● ASSIGNMENT:
All records shown below should be given again, character for character.

● SOURCE RECORDS:

>>>>>

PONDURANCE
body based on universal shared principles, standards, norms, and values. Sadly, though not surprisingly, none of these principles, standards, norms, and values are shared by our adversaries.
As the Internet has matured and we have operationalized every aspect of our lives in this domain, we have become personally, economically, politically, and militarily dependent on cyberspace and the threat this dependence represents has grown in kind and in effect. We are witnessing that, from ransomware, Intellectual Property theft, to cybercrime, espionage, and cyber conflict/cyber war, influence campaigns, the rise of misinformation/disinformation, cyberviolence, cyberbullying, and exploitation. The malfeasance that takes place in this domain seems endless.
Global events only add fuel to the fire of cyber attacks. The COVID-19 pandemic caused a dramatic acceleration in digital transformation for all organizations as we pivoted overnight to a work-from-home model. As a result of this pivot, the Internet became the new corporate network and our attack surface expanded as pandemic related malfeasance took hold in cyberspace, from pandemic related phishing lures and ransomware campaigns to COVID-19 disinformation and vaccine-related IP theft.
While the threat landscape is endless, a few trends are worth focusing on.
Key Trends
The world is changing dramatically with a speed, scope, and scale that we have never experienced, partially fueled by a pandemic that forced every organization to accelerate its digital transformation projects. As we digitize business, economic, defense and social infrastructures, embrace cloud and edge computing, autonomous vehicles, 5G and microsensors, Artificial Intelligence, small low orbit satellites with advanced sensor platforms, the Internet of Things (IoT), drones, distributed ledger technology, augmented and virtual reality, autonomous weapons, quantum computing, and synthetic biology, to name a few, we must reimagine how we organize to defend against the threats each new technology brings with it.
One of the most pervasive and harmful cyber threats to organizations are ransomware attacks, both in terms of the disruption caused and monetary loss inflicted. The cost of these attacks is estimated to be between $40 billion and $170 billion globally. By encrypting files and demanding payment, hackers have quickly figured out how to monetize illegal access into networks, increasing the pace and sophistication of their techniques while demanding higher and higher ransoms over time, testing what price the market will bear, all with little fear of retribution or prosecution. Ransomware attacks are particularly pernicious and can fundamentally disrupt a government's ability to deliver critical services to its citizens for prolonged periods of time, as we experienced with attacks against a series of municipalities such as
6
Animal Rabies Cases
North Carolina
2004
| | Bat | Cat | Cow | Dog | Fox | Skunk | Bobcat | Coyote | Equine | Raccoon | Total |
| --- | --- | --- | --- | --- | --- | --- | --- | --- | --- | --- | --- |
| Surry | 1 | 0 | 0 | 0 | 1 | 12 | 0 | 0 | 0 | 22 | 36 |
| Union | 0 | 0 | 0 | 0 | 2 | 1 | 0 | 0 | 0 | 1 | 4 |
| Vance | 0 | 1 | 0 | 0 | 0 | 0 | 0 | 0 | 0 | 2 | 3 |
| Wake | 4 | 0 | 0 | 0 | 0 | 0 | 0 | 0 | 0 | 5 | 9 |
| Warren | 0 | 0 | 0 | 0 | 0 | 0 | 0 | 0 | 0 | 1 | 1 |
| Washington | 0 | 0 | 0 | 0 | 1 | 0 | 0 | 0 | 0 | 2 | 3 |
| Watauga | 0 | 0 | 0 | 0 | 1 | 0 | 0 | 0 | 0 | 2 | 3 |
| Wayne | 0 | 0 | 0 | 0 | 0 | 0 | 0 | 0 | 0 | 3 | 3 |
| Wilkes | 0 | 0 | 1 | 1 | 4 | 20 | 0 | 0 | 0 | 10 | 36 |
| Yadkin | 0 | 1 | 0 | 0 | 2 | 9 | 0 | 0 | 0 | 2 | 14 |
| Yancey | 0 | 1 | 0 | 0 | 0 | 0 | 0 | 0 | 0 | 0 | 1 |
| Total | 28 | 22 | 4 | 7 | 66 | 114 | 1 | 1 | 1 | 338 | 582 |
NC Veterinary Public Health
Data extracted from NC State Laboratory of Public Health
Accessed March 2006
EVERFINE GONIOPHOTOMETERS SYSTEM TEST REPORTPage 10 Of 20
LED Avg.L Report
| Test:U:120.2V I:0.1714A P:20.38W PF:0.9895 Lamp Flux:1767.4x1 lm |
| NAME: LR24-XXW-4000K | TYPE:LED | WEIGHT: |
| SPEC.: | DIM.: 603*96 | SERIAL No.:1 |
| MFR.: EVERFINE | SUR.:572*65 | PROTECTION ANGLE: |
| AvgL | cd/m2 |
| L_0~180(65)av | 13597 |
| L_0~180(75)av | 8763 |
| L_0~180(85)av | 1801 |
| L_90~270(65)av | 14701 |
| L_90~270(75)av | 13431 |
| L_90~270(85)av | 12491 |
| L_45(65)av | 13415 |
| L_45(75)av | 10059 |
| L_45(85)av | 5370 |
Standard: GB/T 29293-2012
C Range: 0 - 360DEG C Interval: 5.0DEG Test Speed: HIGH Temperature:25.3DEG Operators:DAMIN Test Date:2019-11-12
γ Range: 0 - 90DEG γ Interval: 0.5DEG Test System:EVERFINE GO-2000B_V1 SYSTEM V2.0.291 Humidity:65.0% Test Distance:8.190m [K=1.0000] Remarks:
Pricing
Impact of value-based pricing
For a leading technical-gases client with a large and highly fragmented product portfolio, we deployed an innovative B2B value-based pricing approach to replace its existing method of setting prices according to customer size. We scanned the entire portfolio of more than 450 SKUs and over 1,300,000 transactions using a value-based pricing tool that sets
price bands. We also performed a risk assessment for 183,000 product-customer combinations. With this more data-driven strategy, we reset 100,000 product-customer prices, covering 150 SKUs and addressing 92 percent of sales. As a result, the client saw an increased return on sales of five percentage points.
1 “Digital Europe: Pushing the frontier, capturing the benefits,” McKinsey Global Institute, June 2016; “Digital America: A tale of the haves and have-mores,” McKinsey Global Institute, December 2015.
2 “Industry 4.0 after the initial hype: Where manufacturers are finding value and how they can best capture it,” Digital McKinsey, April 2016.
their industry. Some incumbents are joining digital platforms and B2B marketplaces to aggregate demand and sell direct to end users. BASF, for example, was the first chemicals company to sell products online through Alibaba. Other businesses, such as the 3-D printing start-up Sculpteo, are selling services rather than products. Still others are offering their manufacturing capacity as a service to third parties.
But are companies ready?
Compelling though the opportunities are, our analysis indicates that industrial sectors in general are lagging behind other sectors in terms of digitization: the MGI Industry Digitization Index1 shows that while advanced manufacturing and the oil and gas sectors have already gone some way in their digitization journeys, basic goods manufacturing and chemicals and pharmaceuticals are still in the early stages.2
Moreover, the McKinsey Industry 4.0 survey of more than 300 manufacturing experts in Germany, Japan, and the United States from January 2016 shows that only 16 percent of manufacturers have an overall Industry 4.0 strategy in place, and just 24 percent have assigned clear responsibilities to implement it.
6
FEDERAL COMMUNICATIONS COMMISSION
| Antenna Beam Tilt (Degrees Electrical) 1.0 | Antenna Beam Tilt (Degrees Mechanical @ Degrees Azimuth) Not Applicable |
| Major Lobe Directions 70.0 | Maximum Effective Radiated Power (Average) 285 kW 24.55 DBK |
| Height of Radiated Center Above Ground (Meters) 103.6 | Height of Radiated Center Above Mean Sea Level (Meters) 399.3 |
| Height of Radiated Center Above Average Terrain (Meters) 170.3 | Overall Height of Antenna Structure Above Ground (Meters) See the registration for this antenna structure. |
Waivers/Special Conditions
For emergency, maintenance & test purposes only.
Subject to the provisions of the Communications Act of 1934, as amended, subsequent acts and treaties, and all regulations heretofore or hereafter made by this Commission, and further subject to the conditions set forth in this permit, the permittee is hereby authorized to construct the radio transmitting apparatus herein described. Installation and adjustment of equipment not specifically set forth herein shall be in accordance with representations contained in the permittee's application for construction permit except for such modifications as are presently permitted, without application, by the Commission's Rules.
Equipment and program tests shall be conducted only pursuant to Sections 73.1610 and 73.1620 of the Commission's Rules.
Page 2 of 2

<<<<<

● ANSWER FOR THE TASK:
PONDURANCE
body based on universal shared principles, standards, norms, and values. Sadly, though not surprisingly, none of these principles, standards, norms, and values are shared by our adversaries.
As the Internet has matured and we have operationalized every aspect of our lives in this domain, we have become personally, economically, politically, and militarily dependent on cyberspace and the threat this dependence represents has grown in kind and in effect. We are witnessing that, from ransomware, Intellectual Property theft, to cybercrime, espionage, and cyber conflict/cyber war, influence campaigns, the rise of misinformation/disinformation, cyberviolence, cyberbullying, and exploitation. The malfeasance that takes place in this domain seems endless.
Global events only add fuel to the fire of cyber attacks. The COVID-19 pandemic caused a dramatic acceleration in digital transformation for all organizations as we pivoted overnight to a work-from-home model. As a result of this pivot, the Internet became the new corporate network and our attack surface expanded as pandemic related malfeasance took hold in cyberspace, from pandemic related phishing lures and ransomware campaigns to COVID-19 disinformation and vaccine-related IP theft.
While the threat landscape is endless, a few trends are worth focusing on.
Key Trends
The world is changing dramatically with a speed, scope, and scale that we have never experienced, partially fueled by a pandemic that forced every organization to accelerate its digital transformation projects. As we digitize business, economic, defense and social infrastructures, embrace cloud and edge computing, autonomous vehicles, 5G and microsensors, Artificial Intelligence, small low orbit satellites with advanced sensor platforms, the Internet of Things (IoT), drones, distributed ledger technology, augmented and virtual reality, autonomous weapons, quantum computing, and synthetic biology, to name a few, we must reimagine how we organize to defend against the threats each new technology brings with it.
One of the most pervasive and harmful cyber threats to organizations are ransomware attacks, both in terms of the disruption caused and monetary loss inflicted. The cost of these attacks is estimated to be between $40 billion and $170 billion globally. By encrypting files and demanding payment, hackers have quickly figured out how to monetize illegal access into networks, increasing the pace and sophistication of their techniques while demanding higher and higher ransoms over time, testing what price the market will bear, all with little fear of retribution or prosecution. Ransomware attacks are particularly pernicious and can fundamentally disrupt a government's ability to deliver critical services to its citizens for prolonged periods of time, as we experienced with attacks against a series of municipalities such as
6
Animal Rabies Cases
North Carolina
2004
| | Bat | Cat | Cow | Dog | Fox | Skunk | Bobcat | Coyote | Equine | Raccoon | Total |
| --- | --- | --- | --- | --- | --- | --- | --- | --- | --- | --- | --- |
| Surry | 1 | 0 | 0 | 0 | 1 | 12 | 0 | 0 | 0 | 22 | 36 |
| Union | 0 | 0 | 0 | 0 | 2 | 1 | 0 | 0 | 0 | 1 | 4 |
| Vance | 0 | 1 | 0 | 0 | 0 | 0 | 0 | 0 | 0 | 2 | 3 |
| Wake | 4 | 0 | 0 | 0 | 0 | 0 | 0 | 0 | 0 | 5 | 9 |
| Warren | 0 | 0 | 0 | 0 | 0 | 0 | 0 | 0 | 0 | 1 | 1 |
| Washington | 0 | 0 | 0 | 0 | 1 | 0 | 0 | 0 | 0 | 2 | 3 |
| Watauga | 0 | 0 | 0 | 0 | 1 | 0 | 0 | 0 | 0 | 2 | 3 |
| Wayne | 0 | 0 | 0 | 0 | 0 | 0 | 0 | 0 | 0 | 3 | 3 |
| Wilkes | 0 | 0 | 1 | 1 | 4 | 20 | 0 | 0 | 0 | 10 | 36 |
| Yadkin | 0 | 1 | 0 | 0 | 2 | 9 | 0 | 0 | 0 | 2 | 14 |
| Yancey | 0 | 1 | 0 | 0 | 0 | 0 | 0 | 0 | 0 | 0 | 1 |
| Total | 28 | 22 | 4 | 7 | 66 | 114 | 1 | 1 | 1 | 338 | 582 |
NC Veterinary Public Health
Data extracted from NC State Laboratory of Public Health
Accessed March 2006
EVERFINE GONIOPHOTOMETERS SYSTEM TEST REPORTPage 10 Of 20
LED Avg.L Report
| Test:U:120.2V I:0.1714A P:20.38W PF:0.9895 Lamp Flux:1767.4x1 lm |
| NAME: LR24-XXW-4000K | TYPE:LED | WEIGHT: |
| SPEC.: | DIM.: 603*96 | SERIAL No.:1 |
| MFR.: EVERFINE | SUR.:572*65 | PROTECTION ANGLE: |
| AvgL | cd/m2 |
| L_0~180(65)av | 13597 |
| L_0~180(75)av | 8763 |
| L_0~180(85)av | 1801 |
| L_90~270(65)av | 14701 |
| L_90~270(75)av | 13431 |
| L_90~270(85)av | 12491 |
| L_45(65)av | 13415 |
| L_45(75)av | 10059 |
| L_45(85)av | 5370 |
Standard: GB/T 29293-2012
C Range: 0 - 360DEG C Interval: 5.0DEG Test Speed: HIGH Temperature:25.3DEG Operators:DAMIN Test Date:2019-11-12
γ Range: 0 - 90DEG γ Interval: 0.5DEG Test System:EVERFINE GO-2000B_V1 SYSTEM V2.0.291 Humidity:65.0% Test Distance:8.190m [K=1.0000] Remarks:
Pricing
Impact of value-based pricing
For a leading technical-gases client with a large and highly fragmented product portfolio, we deployed an innovative B2B value-based pricing approach to replace its existing method of setting prices according to customer size. We scanned the entire portfolio of more than 450 SKUs and over 1,300,000 transactions using a value-based pricing tool that sets
price bands. We also performed a risk assessment for 183,000 product-customer combinations. With this more data-driven strategy, we reset 100,000 product-customer prices, covering 150 SKUs and addressing 92 percent of sales. As a result, the client saw an increased return on sales of five percentage points.
1 “Digital Europe: Pushing the frontier, capturing the benefits,” McKinsey Global Institute, June 2016; “Digital America: A tale of the haves and have-mores,” McKinsey Global Institute, December 2015.
2 “Industry 4.0 after the initial hype: Where manufacturers are finding value and how they can best capture it,” Digital McKinsey, April 2016.
their industry. Some incumbents are joining digital platforms and B2B marketplaces to aggregate demand and sell direct to end users. BASF, for example, was the first chemicals company to sell products online through Alibaba. Other businesses, such as the 3-D printing start-up Sculpteo, are selling services rather than products. Still others are offering their manufacturing capacity as a service to third parties.
But are companies ready?
Compelling though the opportunities are, our analysis indicates that industrial sectors in general are lagging behind other sectors in terms of digitization: the MGI Industry Digitization Index1 shows that while advanced manufacturing and the oil and gas sectors have already gone some way in their digitization journeys, basic goods manufacturing and chemicals and pharmaceuticals are still in the early stages.2
Moreover, the McKinsey Industry 4.0 survey of more than 300 manufacturing experts in Germany, Japan, and the United States from January 2016 shows that only 16 percent of manufacturers have an overall Industry 4.0 strategy in place, and just 24 percent have assigned clear responsibilities to implement it.
6
FEDERAL COMMUNICATIONS COMMISSION
| Antenna Beam Tilt (Degrees Electrical) 1.0 | Antenna Beam Tilt (Degrees Mechanical @ Degrees Azimuth) Not Applicable |
| Major Lobe Directions 70.0 | Maximum Effective Radiated Power (Average) 285 kW 24.55 DBK |
| Height of Radiated Center Above Ground (Meters) 103.6 | Height of Radiated Center Above Mean Sea Level (Meters) 399.3 |
| Height of Radiated Center Above Average Terrain (Meters) 170.3 | Overall Height of Antenna Structure Above Ground (Meters) See the registration for this antenna structure. |
Waivers/Special Conditions
For emergency, maintenance & test purposes only.
Subject to the provisions of the Communications Act of 1934, as amended, subsequent acts and treaties, and all regulations heretofore or hereafter made by this Commission, and further subject to the conditions set forth in this permit, the permittee is hereby authorized to construct the radio transmitting apparatus herein described. Installation and adjustment of equipment not specifically set forth herein shall be in accordance with representations contained in the permittee's application for construction permit except for such modifications as are presently permitted, without application, by the Commission's Rules.
Equipment and program tests shall be conducted only pursuant to Sections 73.1610 and 73.1620 of the Commission's Rules.
Page 2 of 2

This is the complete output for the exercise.